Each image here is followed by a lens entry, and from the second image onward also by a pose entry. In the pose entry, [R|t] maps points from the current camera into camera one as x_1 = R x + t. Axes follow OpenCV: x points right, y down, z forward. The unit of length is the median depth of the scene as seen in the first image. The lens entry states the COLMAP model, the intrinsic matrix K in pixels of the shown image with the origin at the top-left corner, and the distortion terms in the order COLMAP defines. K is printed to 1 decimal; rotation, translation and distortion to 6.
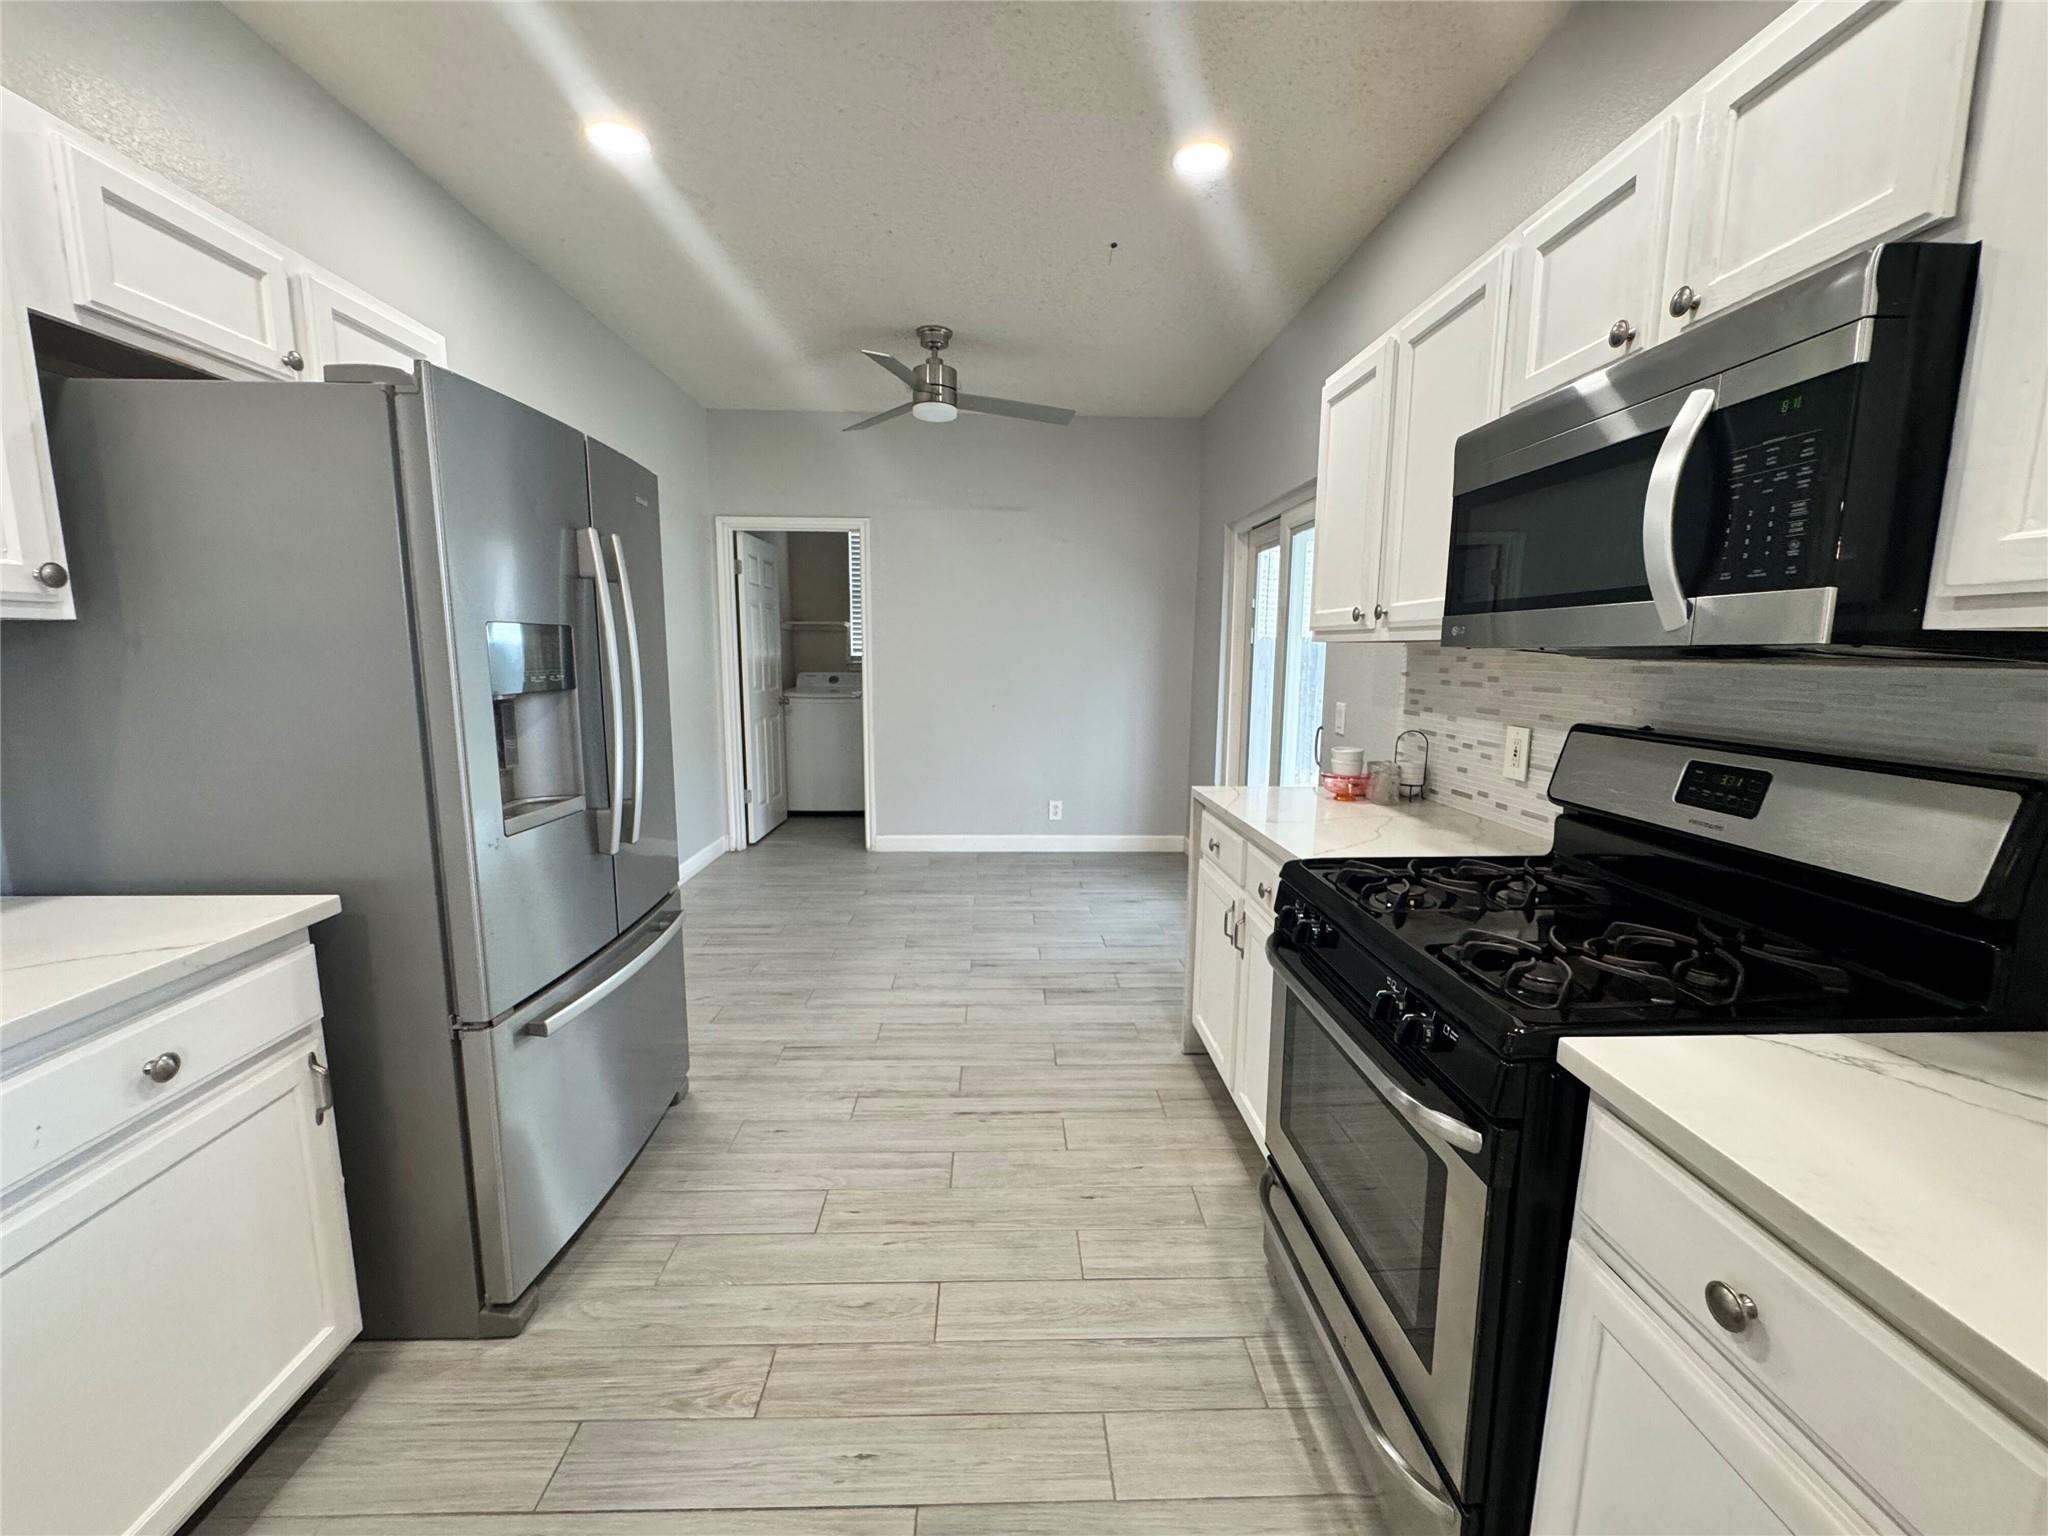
lens RADIAL K [[821.2, 0, 1022.4], [0, 821.2, 769.3], [0, 0, 1]] dist [-0.007753, 0.001601]
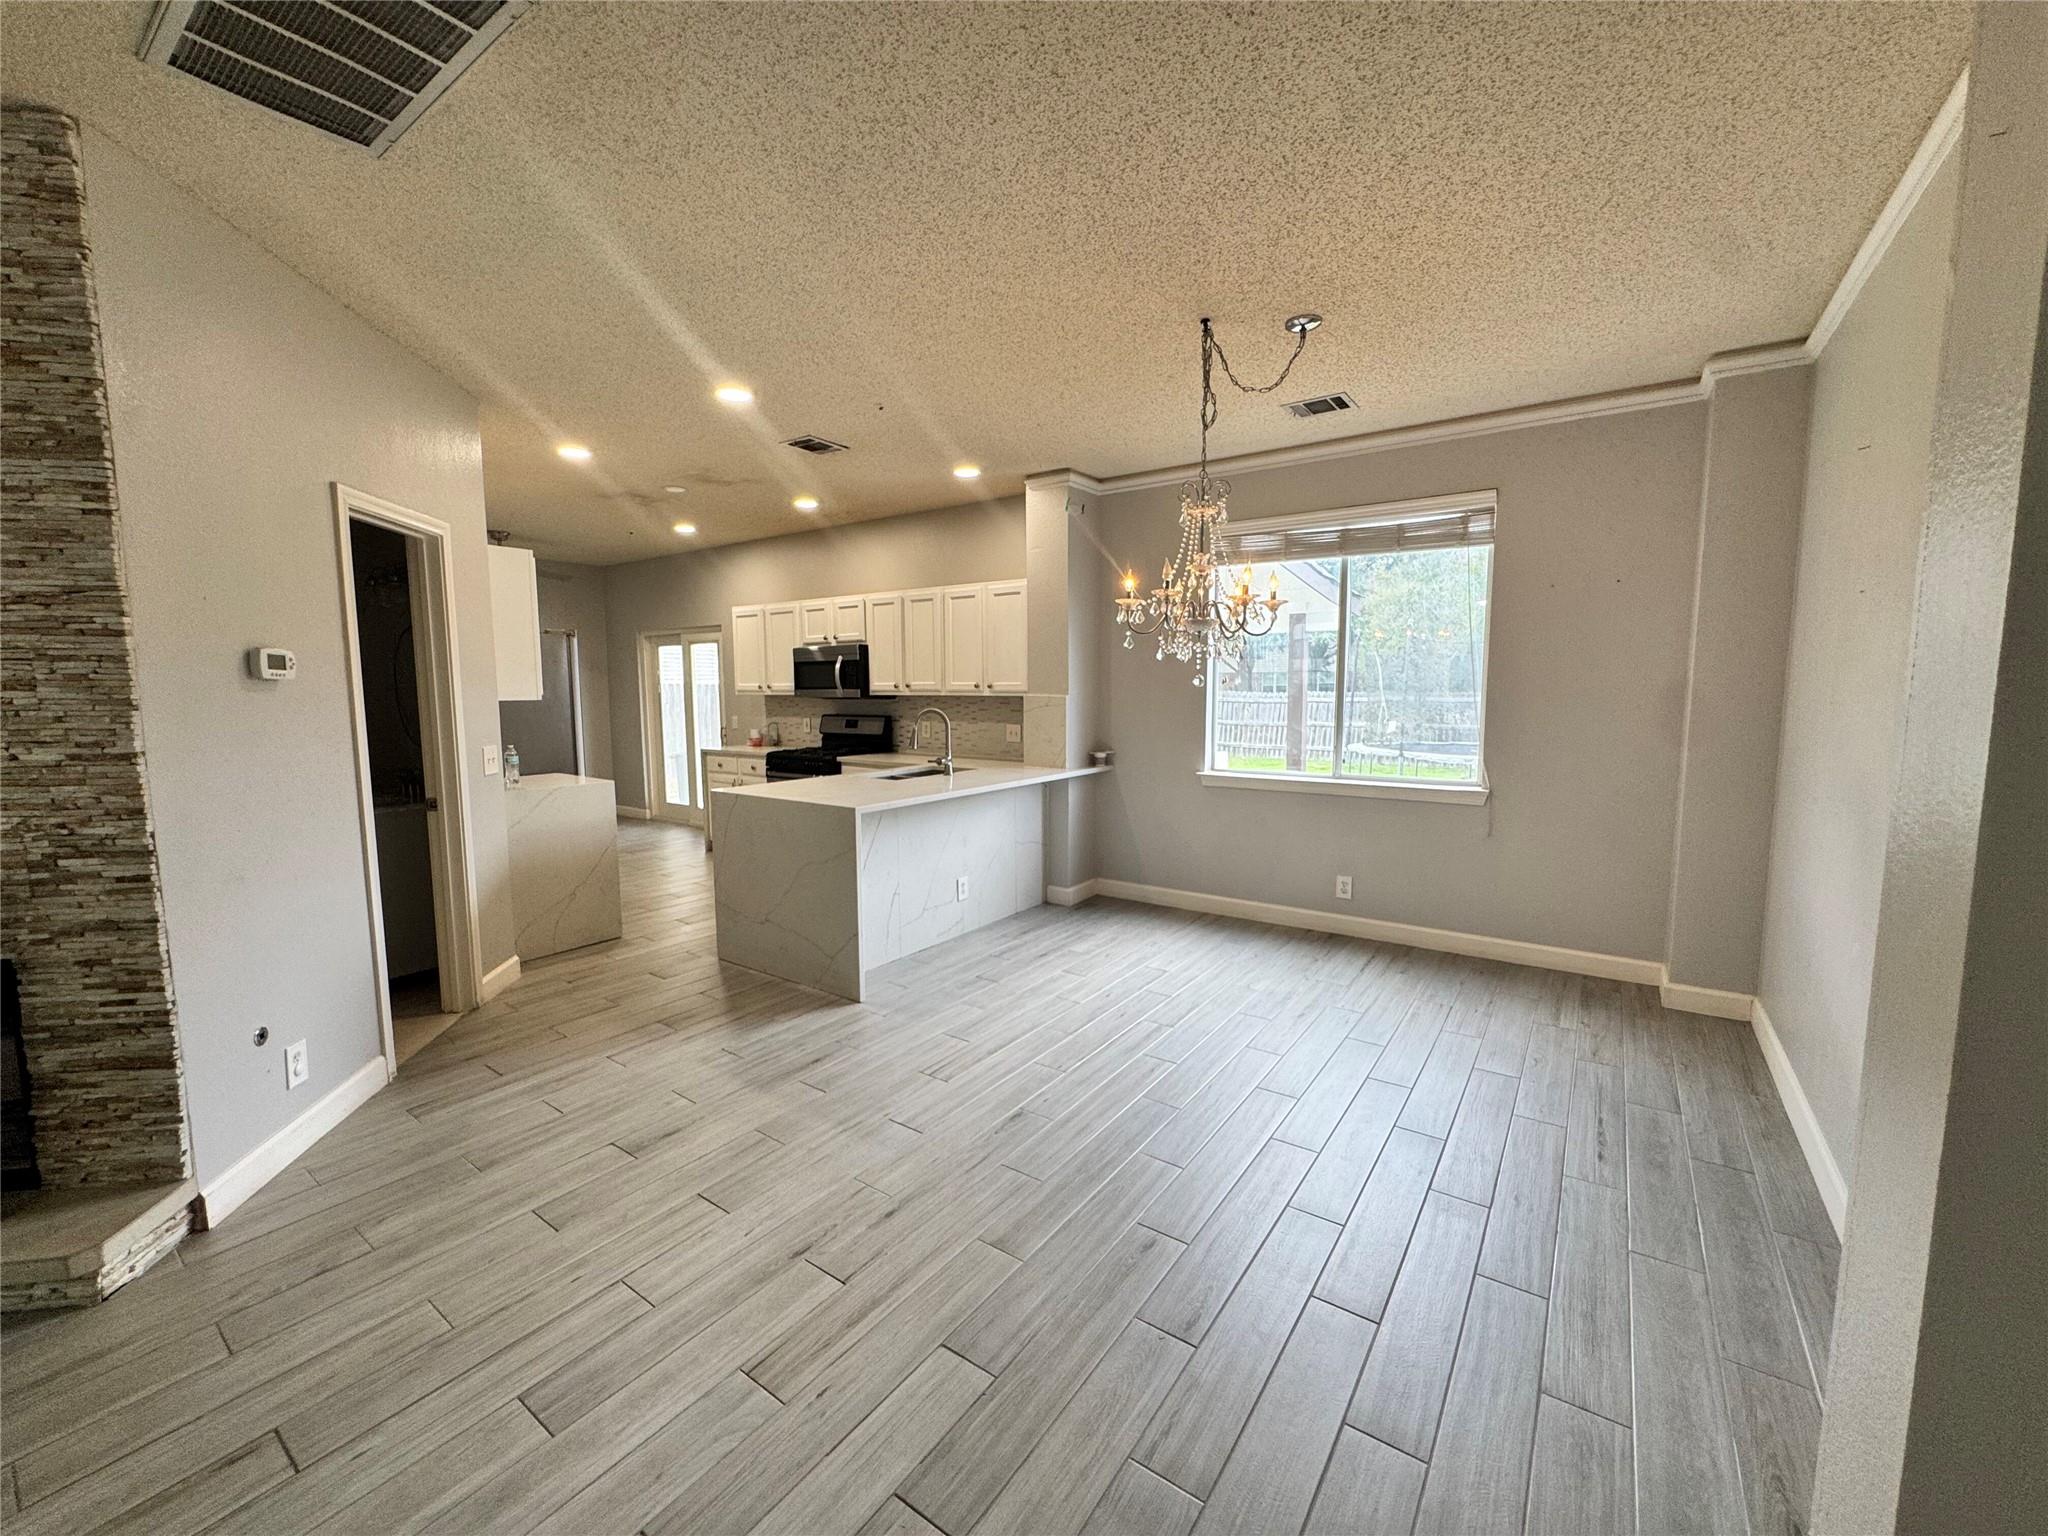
lens RADIAL K [[821.2, 0, 1024.9], [0, 821.2, 769.7], [0, 0, 1]] dist [-0.007753, 0.001601]
pose [[0.607710, -0.089676, 0.789080, -1.589726], [0.123605, 0.992176, 0.017562, 0.216793], [-0.784481, 0.086862, 0.614040, -1.848496]]
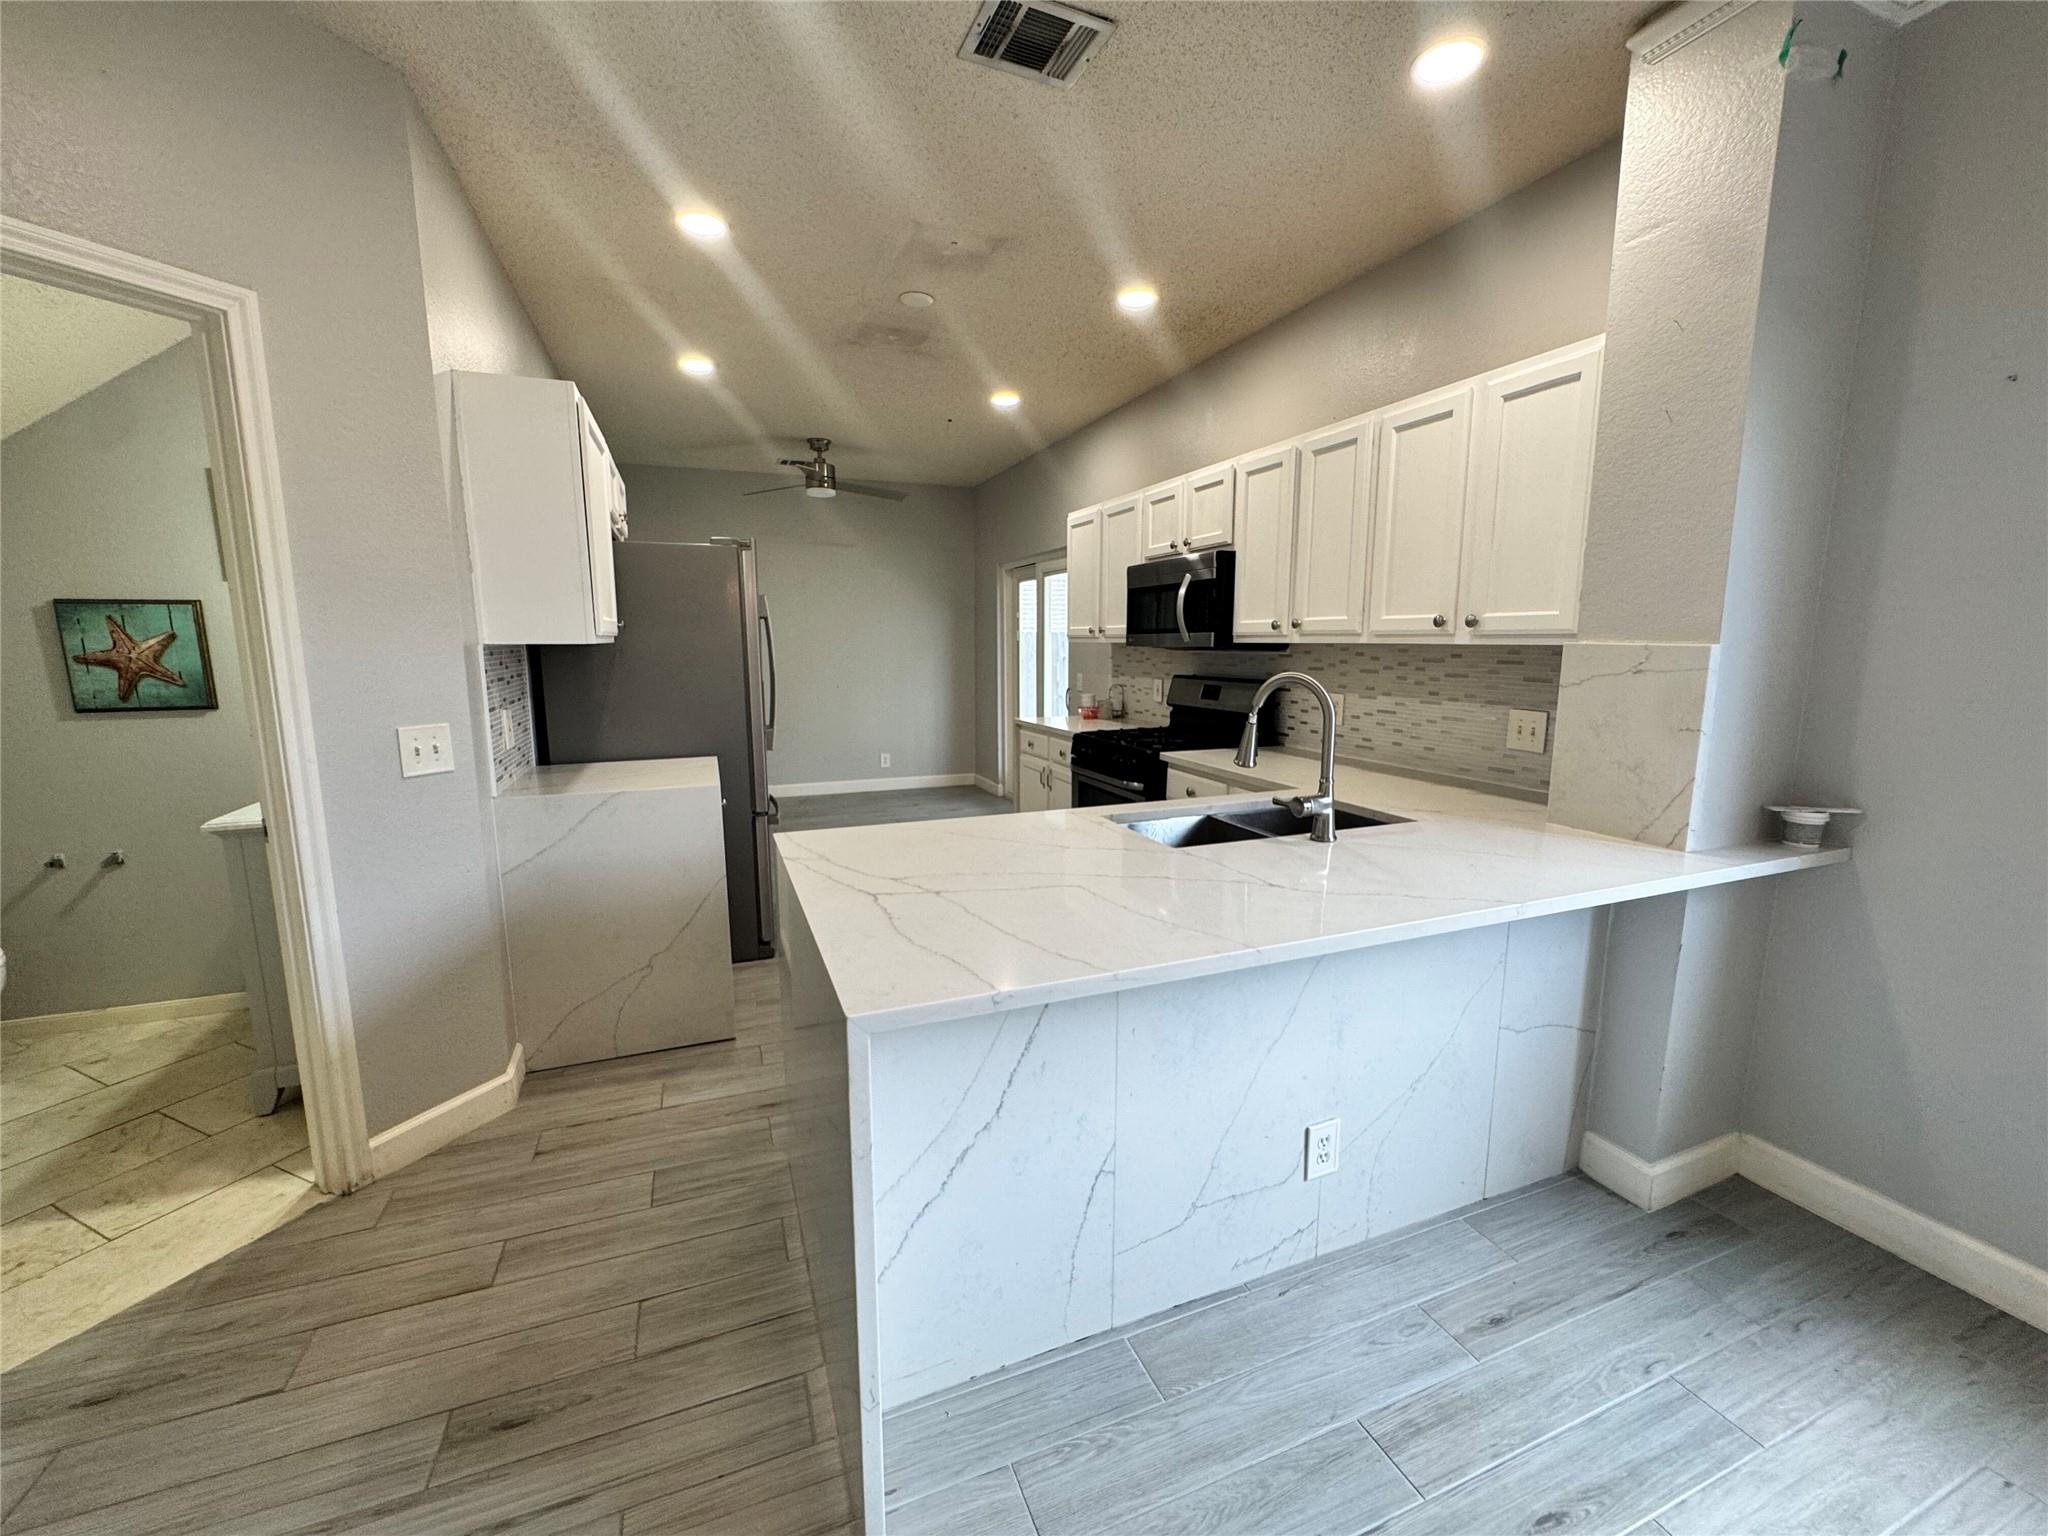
lens RADIAL K [[821.2, 0, 1023.8], [0, 821.2, 769.6], [0, 0, 1]] dist [-0.007753, 0.001601]
pose [[0.941865, -0.060906, 0.330425, -0.512614], [0.057189, 0.998143, 0.020967, 0.126535], [-0.331089, -0.000852, 0.943599, -1.019488]]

......

Required action —
Rewrite the records from the start through the line holding "769.7], [0, 0, 1]] dist [-0.007753, 0.001601]", inclusive, with "camera one" replaced by "the first camera" and everything else unchanged. Leave the pictures out of your answer.

Response area —
Each image here is followed by a lens entry, and from the second image onward also by a pose entry. In the pose entry, [R|t] maps points from the current camera into the first camera as x_1 = R x + t. Axes follow OpenCV: x points right, y down, z forward. The unit of length is the median depth of the scene as seen in the first image. The lens entry states the COLMAP model, the intrinsic matrix K in pixels of the shown image with the origin at the top-left corner, and the distortion terms in the order COLMAP defines. K is printed to 1 decimal; rotation, translation and distortion to 6.
lens RADIAL K [[821.2, 0, 1022.4], [0, 821.2, 769.3], [0, 0, 1]] dist [-0.007753, 0.001601]
lens RADIAL K [[821.2, 0, 1024.9], [0, 821.2, 769.7], [0, 0, 1]] dist [-0.007753, 0.001601]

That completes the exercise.